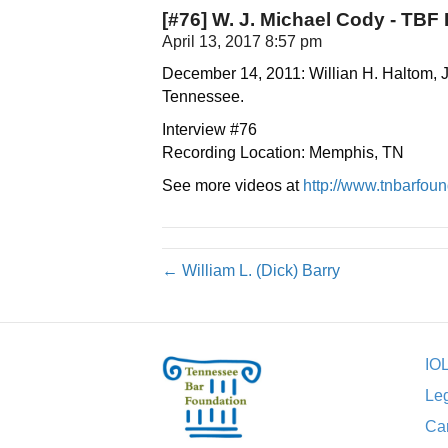
[#76] W. J. Michael Cody - TBF L
April 13, 2017 8:57 pm
December 14, 2011: Willian H. Haltom, J
Tennessee.
Interview #76
Recording Location: Memphis, TN
See more videos at
http://www.tnbarfound
← William L. (Dick) Barry
IO
Leg
Car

* [PROBLEM REQUIREMENTS]
Turn the lines above into a Markdown table with the columns "Row" and "Line", numbering each row and skipping blank lines. Leave the pictures out.

* [YOUR SOLUTION]
| Row | Line |
|---|---|
| 1 | [#76] W. J. Michael Cody - TBF L |
| 2 | April 13, 2017 8:57 pm |
| 3 | December 14, 2011: Willian H. Haltom, J |
| 4 | Tennessee. |
| 5 | Interview #76 |
| 6 | Recording Location: Memphis, TN |
| 7 | See more videos at |
| 8 | http://www.tnbarfound |
| 9 | ← William L. (Dick) Barry |
| 10 | IO |
| 11 | Leg |
| 12 | Car |